Pausing to control a wave of emotion, Beach added, “It made me feel like he was in the right and I was wrong.”
The investigation was spurred by a pair of lawsuits filed against the Blackhawks earlier this year, including one by Beach in which he was identified as John Doe. The other was related to an arrest of Aldrich in 2013 for having sexual contact with a minor at a Michigan high school, and that lawsuit alleges Aldrich was able to land a position at that school in part because of positive job references from the Blackhawks.
Beach, a forward who was selected 11th by Chicago in the 2008 draft, was with the Blackhawks in 2010 as an organizational minor leaguer called up to help the team prepare for the playoffs. He never got any ice time in the NHL but was a member of Chicago’s AHL affiliate, the Rockford IceHogs, from 2008 to 2014. He has been playing in Europe for the past seven years, and he said Wednesday he is now with a team in Germany.
Following the 2010 incident, Beach said, he felt “scared, mostly.”
“I was fearful,” he continued. “I had my career threatened. I felt alone and dark. … I didn’t know what to do as a 20-year-old. I would never dream, or you could never imagine, being put in this situation by somebody who’s supposed to be there to help you and to make you a better hockey player and a better person and continue to build your career. Just scared and alone, with no idea what to do.

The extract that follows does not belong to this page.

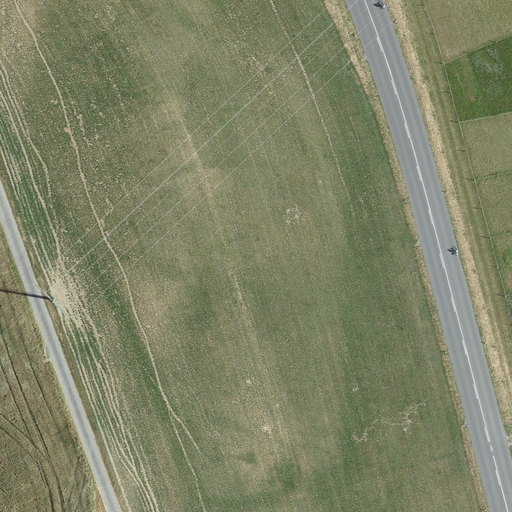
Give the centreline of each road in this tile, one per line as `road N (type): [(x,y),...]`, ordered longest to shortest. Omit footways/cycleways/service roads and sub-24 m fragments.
road 1 (tertiary): [(363,0),(511,504)]
road 2 (track): [(0,193),(115,511)]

“I buried this for 10 years, 11 years. And it’s destroyed me from the inside out,” he added. “And I want everybody to know in the sports world and in the world that you’re not alone. That if these things happen to you, you need to speak up.”
The Blackhawks said in a statement Wednesday that they wanted to “acknowledge and commend Kyle Beach’s courage in coming forward.

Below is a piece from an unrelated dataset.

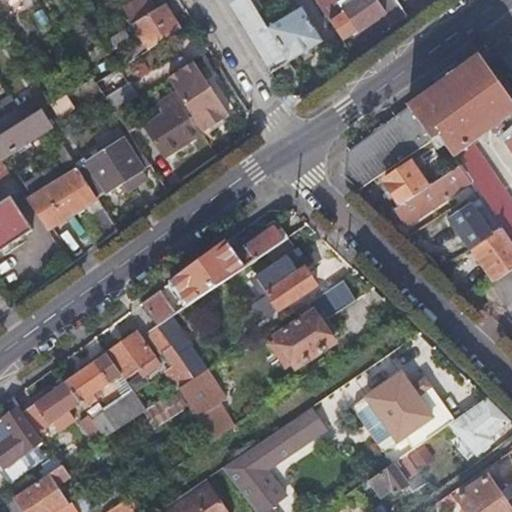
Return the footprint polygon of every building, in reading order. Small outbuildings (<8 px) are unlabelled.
[(135,0),(123,8),(132,23),(154,9),(149,2),(148,0),(135,0)] [(267,27),(256,9),(249,0),(225,0),(270,73),(322,40),(300,6),(267,27)] [(377,0),(338,0),(345,10),(342,12),(333,0),(315,0),(342,37),(355,28),(357,31),(385,12),(377,0)] [(154,9),(132,23),(131,24),(147,49),(179,29),(162,4),(154,9)] [(104,41),(107,46),(110,51),(128,39),(121,30),(104,41)] [(511,244),(511,201),(470,142),(490,128),(492,132),(505,123),(503,119),(511,112),(511,103),(479,56),(348,152),(343,177),(356,189),(436,136),(456,165),(468,182),(477,194),(489,211),(511,244)] [(167,81),(174,92),(181,102),(201,132),(227,115),(193,63),(167,81)] [(113,111),(125,104),(136,97),(127,81),(103,95),(113,111)] [(17,110),(23,121),(42,109),(51,103),(56,100),(45,82),(26,95),(28,98),(15,107),(17,110)] [(188,140),(201,132),(181,102),(174,92),(156,103),(163,114),(144,125),(163,156),(180,146),(182,148),(190,144),(188,140)] [(65,94),(56,100),(51,103),(59,115),(73,107),(65,94)] [(138,123),(125,104),(113,111),(127,131),(138,123)] [(42,109),(23,121),(0,135),(0,157),(52,125),(42,109)] [(0,135),(23,121),(17,110),(0,120),(0,135)] [(76,163),(78,167),(98,198),(120,183),(141,170),(149,164),(128,133),(81,163),(79,160),(76,163)] [(382,180),(399,205),(425,187),(408,163),(382,180)] [(403,225),(468,182),(456,165),(425,187),(399,205),(392,209),(403,225)] [(46,230),(51,227),(83,206),(104,237),(117,228),(98,198),(78,167),(25,200),(46,230)] [(145,176),(141,170),(120,183),(123,190),(145,176)] [(477,194),(466,202),(482,226),(487,223),(482,215),(489,211),(477,194)] [(0,248),(28,230),(7,197),(0,201),(0,248)] [(445,215),(466,245),(486,232),(482,226),(466,202),(445,215)] [(490,280),(511,265),(511,244),(489,211),(482,215),(487,223),(482,226),(486,232),(466,245),(490,280)] [(439,222),(432,215),(411,229),(425,241),(439,222)] [(284,220),(258,237),(245,246),(233,254),(224,241),(169,282),(183,306),(293,233),(284,220)] [(245,246),(236,233),(224,241),(233,254),(245,246)] [(297,272),(281,282),(266,293),(276,310),(314,285),(304,270),(333,250),(320,238),(288,259),(297,272)] [(511,265),(490,280),(488,282),(485,284),(499,303),(511,294),(511,265)] [(293,368),(311,356),(330,344),(326,338),(337,331),(328,317),(354,300),(342,279),(303,304),(308,313),(272,335),(293,368)] [(154,325),(163,319),(172,313),(158,291),(139,304),(154,325)] [(0,295),(0,313),(8,307),(0,295)] [(161,353),(169,348),(154,325),(148,328),(143,332),(158,356),(161,353)] [(143,365),(145,367),(146,369),(156,362),(135,333),(106,353),(119,374),(123,379),(143,365)] [(186,346),(174,355),(182,366),(194,357),(186,346)] [(161,372),(174,391),(175,390),(191,380),(190,379),(182,366),(174,355),(169,348),(161,353),(170,366),(161,372)] [(190,379),(191,380),(175,390),(185,407),(194,421),(205,438),(208,443),(231,428),(216,405),(253,381),(233,350),(190,379)] [(96,360),(109,380),(111,380),(119,374),(106,353),(96,360)] [(96,360),(64,383),(77,403),(80,407),(94,397),(91,393),(109,380),(96,360)] [(411,449),(446,425),(451,421),(423,379),(409,388),(398,373),(364,396),(393,440),(401,435),(411,449)] [(119,374),(111,380),(121,394),(129,389),(123,379),(119,374)] [(77,403),(64,383),(58,387),(21,413),(35,433),(77,403)] [(102,417),(112,432),(140,414),(144,410),(129,389),(121,394),(97,410),(102,417)] [(151,431),(185,407),(175,390),(174,391),(144,410),(140,414),(151,431)] [(451,421),(446,425),(478,455),(492,441),(489,438),(507,419),(485,398),(451,421)] [(322,430),(307,408),(275,430),(222,466),(257,511),(262,511),(285,495),(263,471),(322,430)] [(0,465),(1,467),(19,454),(37,441),(15,410),(0,419),(0,465)] [(112,432),(102,417),(91,424),(101,440),(112,432)] [(78,425),(93,445),(101,440),(91,424),(87,419),(78,425)] [(196,444),(205,438),(194,421),(180,430),(183,435),(188,431),(196,444)] [(421,454),(415,446),(411,449),(404,454),(410,463),(421,454)] [(43,466),(49,475),(59,468),(52,458),(43,466)] [(388,488),(390,491),(392,493),(405,484),(402,479),(406,476),(395,460),(365,481),(376,496),(388,488)] [(56,511),(65,507),(53,489),(67,479),(60,467),(59,468),(49,475),(13,499),(22,511),(56,511)] [(162,511),(207,481),(205,478),(157,510),(158,511),(162,511)] [(510,511),(486,478),(456,498),(463,507),(459,510),(460,511),(510,511)] [(228,511),(207,481),(162,511),(228,511)] [(452,499),(447,493),(436,501),(444,511),(448,508),(452,499)]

“As an organization, the Chicago Blackhawks reiterate our deepest apologies to him for what he has gone through and for the organization’s failure to promptly respond when he bravely brought this matter to light in 2010,” the team said. “It was inexcusable for the then-executives of the Blackhawks organization to delay taking action regarding the reported sexual misconduct. No playoff game or championship is more important than protecting our players and staff from predatory behavior. The Blackhawks have implemented numerous changes and improvements within the organization, including hiring a new leadership team that is committed to winning championships while adhering to the highest ethical, professional, and athletic standards.”
Blackhawks players were briefed Wednesday on the departure of Bowman and the contents of the report. Chicago defenseman Connor Murphy said (via ESPN) that while it was “a very sad day to see that release and to hear those stories,” he could vouch for a team culture he said had changed for the better.
“Your heart goes out to the victims,” said Murphy, a nine-year NHL veteran who has been with the Blackhawks in 2017. “As present players, we’re very lucky with the state of the organization the last few years. The core values of this organization and this culture are first class. It’s very tragic to see that happened in the past.”
Beach told TSN that “the step the Blackhawks took yesterday is a great step in the right direction.”
“They accepted accountability and they took actions necessary,” he said, “albeit too late.”